HONG KONG — Intercontinental Exchange, owner of the New York Stock Exchange, began trading a new set of cryptocurrency futures contracts linked to CoinDesk benchmarks earlier this week with plans to subsequently introduce on-chain interest rates to regulated markets.
The contracts went live Monday after being announced on Jan. 9, ICE said, offering cash-settled, U.S. dollar-denominated futures contracts tied to seven CoinDesk indexes.
This includes broad-market products linked to the CoinDesk 20 and CoinDesk 5 indices, as well as single-asset futures tracking bitcoin, ether, solana, XRP and BNB.
Because they settle in dollars rather than delivering tokens, the products are aimed at institutions that want price exposure without the operational and custodial frictions of spot cryptocurrencies.
Next up is ICE’s stated plan to list USDC futures contracts on one-month CoinDesk overnight rates, subject to regulatory review, the companies said in a press release.

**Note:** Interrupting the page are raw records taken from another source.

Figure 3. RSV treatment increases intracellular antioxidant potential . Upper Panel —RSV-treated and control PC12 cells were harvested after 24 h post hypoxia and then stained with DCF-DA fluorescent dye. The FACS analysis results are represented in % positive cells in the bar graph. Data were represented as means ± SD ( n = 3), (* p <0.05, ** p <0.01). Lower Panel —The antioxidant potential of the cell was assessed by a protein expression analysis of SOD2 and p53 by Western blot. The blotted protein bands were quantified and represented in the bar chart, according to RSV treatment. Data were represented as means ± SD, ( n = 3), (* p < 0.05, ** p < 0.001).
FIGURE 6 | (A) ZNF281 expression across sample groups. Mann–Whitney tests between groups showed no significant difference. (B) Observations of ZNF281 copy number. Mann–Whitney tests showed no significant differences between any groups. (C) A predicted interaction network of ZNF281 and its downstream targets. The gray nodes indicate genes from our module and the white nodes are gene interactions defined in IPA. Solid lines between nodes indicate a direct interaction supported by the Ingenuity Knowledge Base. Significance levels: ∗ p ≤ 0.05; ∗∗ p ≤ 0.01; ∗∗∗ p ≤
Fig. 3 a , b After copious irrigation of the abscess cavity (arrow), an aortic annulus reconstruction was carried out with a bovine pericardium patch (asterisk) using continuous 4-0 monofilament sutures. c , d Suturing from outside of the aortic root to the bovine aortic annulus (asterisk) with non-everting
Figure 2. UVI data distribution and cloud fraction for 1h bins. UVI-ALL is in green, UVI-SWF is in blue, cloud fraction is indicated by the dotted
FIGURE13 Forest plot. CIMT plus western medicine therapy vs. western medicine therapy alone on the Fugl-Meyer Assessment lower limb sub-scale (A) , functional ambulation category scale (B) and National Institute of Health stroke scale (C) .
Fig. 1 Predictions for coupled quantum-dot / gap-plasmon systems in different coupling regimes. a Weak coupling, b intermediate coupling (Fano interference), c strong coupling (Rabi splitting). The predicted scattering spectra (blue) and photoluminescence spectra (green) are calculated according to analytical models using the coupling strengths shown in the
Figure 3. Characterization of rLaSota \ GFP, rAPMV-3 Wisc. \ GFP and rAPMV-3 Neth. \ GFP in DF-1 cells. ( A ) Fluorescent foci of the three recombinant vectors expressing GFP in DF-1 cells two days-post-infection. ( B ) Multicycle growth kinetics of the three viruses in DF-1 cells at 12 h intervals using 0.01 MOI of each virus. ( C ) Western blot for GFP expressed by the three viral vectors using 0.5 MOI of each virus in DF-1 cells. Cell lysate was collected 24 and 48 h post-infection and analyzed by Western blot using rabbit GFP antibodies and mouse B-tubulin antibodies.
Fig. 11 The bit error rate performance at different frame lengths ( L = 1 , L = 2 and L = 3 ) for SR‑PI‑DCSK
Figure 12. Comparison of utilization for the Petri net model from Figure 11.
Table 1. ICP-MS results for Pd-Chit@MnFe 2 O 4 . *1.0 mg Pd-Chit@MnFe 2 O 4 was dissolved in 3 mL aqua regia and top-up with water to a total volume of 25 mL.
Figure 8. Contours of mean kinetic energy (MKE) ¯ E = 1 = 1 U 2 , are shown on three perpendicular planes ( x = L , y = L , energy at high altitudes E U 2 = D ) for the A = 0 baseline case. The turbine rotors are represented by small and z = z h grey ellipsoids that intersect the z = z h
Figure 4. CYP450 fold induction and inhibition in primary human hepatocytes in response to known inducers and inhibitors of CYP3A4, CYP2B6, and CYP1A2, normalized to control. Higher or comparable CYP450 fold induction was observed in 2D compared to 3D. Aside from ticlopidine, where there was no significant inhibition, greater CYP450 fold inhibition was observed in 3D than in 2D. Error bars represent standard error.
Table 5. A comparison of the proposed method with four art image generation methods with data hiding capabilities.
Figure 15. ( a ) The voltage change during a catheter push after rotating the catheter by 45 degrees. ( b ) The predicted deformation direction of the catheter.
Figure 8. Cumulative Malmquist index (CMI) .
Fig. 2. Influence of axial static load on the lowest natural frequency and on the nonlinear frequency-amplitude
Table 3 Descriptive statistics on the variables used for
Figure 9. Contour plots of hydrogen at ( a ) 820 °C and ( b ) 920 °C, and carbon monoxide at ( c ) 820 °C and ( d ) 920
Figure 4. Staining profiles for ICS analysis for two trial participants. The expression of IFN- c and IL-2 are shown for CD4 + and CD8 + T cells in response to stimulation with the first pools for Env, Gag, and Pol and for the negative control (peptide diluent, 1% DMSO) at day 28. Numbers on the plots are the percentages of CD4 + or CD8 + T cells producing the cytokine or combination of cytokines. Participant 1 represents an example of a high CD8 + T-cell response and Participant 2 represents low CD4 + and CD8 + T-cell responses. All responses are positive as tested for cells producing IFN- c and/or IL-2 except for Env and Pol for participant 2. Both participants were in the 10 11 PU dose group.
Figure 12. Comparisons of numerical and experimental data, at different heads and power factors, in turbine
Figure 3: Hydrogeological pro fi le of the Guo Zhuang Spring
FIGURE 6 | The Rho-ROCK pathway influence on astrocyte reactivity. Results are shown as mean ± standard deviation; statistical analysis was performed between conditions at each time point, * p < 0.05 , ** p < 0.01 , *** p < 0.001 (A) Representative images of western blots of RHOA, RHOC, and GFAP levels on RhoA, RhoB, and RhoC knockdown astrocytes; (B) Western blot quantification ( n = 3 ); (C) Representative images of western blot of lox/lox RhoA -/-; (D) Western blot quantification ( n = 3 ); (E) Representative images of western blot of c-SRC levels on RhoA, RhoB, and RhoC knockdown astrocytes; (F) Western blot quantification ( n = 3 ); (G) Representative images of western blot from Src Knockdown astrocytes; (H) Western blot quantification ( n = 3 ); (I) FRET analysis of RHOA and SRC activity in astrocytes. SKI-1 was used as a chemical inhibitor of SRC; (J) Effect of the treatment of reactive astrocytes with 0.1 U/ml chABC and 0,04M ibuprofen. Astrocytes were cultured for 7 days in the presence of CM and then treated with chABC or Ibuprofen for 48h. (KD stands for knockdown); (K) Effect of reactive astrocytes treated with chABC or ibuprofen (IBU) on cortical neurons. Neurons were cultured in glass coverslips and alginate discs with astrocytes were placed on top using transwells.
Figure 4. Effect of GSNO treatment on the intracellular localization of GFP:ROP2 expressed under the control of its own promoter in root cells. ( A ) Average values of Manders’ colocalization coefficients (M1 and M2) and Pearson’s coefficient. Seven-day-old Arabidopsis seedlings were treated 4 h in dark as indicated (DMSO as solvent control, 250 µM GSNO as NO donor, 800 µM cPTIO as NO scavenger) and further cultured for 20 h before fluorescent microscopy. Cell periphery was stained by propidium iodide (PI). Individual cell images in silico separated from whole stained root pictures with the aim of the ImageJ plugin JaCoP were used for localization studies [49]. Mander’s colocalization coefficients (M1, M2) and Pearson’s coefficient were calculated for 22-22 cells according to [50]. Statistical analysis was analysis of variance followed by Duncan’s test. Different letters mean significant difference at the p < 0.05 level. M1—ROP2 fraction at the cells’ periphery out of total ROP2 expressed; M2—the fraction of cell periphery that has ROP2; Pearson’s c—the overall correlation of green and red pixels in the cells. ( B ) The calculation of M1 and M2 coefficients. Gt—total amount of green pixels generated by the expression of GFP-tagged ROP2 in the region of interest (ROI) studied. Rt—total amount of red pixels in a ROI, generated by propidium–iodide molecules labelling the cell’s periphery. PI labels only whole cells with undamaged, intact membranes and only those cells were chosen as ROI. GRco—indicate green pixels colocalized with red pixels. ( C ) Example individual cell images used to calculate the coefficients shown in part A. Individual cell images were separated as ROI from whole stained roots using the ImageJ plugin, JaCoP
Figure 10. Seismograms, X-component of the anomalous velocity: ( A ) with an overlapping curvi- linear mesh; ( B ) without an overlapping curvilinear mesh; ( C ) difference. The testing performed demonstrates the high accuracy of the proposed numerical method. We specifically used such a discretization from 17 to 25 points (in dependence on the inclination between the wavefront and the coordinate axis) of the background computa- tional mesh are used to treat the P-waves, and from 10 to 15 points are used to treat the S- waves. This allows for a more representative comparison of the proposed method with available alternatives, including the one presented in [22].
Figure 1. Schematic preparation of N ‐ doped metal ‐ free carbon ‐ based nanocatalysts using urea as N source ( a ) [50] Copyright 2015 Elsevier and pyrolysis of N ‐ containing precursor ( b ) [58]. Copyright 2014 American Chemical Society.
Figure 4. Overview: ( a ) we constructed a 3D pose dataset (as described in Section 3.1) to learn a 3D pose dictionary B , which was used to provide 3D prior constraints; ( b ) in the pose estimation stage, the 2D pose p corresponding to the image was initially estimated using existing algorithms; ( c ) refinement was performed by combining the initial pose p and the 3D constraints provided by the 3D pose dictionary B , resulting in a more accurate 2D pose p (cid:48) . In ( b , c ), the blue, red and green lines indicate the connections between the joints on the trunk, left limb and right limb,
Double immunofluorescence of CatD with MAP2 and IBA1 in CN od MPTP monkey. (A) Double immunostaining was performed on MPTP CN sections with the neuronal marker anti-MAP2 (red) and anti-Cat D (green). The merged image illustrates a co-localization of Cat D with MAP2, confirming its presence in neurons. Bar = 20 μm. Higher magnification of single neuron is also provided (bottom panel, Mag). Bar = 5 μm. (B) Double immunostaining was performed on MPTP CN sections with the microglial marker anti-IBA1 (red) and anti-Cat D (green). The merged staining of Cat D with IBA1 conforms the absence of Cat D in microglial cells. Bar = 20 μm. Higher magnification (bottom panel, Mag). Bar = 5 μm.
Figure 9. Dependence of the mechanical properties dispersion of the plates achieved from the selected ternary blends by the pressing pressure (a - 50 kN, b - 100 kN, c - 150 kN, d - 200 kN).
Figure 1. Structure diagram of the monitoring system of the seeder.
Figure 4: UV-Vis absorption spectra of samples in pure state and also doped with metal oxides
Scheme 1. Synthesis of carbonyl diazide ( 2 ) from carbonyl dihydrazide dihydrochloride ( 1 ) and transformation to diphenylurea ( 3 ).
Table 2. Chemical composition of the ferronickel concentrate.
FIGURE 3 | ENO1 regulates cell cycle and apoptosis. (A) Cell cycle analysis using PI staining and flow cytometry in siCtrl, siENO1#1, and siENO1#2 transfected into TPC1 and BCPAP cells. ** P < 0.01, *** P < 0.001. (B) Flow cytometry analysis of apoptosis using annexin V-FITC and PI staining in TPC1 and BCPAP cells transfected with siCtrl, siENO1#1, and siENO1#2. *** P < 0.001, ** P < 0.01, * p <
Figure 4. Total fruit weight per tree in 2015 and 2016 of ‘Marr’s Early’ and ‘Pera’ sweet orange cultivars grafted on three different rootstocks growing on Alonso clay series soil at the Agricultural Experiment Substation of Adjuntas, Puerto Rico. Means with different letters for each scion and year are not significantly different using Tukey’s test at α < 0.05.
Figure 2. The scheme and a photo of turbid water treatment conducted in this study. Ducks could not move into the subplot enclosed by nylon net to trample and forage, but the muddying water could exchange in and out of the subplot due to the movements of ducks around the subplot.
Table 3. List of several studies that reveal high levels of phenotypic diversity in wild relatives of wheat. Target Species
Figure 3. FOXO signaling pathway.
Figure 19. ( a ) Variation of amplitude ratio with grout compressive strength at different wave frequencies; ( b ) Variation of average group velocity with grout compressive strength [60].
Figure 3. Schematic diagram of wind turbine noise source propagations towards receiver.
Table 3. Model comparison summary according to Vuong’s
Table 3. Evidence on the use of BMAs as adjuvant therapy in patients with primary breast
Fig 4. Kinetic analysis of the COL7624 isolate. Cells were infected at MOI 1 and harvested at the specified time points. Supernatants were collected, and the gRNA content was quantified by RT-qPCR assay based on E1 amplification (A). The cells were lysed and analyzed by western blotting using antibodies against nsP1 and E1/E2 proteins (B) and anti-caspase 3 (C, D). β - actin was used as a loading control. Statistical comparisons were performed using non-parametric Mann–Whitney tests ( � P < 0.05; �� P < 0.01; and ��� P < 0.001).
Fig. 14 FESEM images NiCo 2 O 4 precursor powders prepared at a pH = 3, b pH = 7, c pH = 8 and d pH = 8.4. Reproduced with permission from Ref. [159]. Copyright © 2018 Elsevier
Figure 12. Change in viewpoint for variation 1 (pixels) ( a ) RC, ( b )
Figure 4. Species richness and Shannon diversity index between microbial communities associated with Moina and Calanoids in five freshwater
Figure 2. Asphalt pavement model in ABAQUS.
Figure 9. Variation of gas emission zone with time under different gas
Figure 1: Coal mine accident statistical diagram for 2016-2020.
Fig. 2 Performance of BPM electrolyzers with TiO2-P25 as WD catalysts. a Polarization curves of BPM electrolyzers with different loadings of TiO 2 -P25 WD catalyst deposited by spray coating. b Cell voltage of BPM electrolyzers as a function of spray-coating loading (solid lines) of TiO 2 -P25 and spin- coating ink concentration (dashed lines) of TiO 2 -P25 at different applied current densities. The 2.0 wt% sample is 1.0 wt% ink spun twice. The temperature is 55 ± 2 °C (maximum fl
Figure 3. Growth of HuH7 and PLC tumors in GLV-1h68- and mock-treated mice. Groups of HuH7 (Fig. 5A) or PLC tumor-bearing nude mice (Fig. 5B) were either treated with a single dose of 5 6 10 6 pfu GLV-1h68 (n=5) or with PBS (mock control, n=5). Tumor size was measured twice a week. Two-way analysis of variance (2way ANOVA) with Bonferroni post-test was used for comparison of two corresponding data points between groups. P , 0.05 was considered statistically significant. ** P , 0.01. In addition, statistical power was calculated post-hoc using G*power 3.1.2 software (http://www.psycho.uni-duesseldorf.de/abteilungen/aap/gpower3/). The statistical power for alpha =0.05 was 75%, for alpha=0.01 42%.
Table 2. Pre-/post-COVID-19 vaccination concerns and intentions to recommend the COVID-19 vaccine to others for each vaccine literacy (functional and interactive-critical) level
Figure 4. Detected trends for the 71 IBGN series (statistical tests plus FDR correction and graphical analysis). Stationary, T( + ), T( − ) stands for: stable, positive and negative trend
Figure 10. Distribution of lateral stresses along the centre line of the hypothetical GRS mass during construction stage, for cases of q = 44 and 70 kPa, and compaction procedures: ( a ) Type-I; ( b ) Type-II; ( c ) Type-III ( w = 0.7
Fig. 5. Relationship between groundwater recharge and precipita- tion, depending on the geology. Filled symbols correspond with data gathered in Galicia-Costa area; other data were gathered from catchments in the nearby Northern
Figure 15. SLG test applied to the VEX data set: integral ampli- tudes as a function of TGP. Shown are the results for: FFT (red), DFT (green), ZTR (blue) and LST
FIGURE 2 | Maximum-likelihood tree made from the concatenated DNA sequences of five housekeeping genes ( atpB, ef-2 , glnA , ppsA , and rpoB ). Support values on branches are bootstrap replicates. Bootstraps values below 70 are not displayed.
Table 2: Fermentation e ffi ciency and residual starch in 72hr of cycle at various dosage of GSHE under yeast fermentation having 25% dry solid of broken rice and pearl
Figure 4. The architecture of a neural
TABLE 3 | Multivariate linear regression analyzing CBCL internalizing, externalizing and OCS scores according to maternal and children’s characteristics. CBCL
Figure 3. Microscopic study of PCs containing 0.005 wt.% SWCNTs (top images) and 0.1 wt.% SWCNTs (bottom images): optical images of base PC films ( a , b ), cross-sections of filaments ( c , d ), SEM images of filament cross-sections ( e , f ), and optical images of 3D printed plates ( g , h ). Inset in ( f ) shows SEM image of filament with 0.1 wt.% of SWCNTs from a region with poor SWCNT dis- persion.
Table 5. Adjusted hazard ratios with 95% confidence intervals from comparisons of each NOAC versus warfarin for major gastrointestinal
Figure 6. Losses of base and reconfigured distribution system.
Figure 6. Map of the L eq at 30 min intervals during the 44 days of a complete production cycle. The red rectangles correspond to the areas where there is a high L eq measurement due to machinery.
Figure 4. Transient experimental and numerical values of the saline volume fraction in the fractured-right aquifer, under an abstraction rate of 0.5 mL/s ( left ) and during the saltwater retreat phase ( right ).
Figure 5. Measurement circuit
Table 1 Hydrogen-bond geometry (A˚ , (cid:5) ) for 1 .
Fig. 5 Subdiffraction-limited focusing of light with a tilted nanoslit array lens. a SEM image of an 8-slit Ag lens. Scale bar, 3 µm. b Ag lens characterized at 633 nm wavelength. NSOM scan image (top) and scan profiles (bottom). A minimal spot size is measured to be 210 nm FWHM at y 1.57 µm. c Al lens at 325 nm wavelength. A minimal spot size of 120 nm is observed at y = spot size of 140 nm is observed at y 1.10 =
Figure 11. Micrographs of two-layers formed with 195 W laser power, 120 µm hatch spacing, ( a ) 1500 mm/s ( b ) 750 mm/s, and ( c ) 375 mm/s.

These products are designed to reflect the annualized effective interest rate paid by borrowers in decentralized financial markets, a crypto-native analogue of how traditional markets trade expectations around day-to-day benchmarks such as SOFR – which serves as a benchmark interest rate that helps financial experts evaluate loans and other dollar-based financial products.
Such rates products shift the conversation to crypto as a funding and credit market, where traders can express their views on borrowing costs and liquidity conditions rather than just whether bitcoin will rise or fall.
ICE also highlighted the scale already built around CoinDesk indices, saying tens of billions of dollars are tied to the benchmarks. The CoinDesk 20, ICE said, is designed to represent the majority of the digital asset market through a capped market cap-weighted methodology.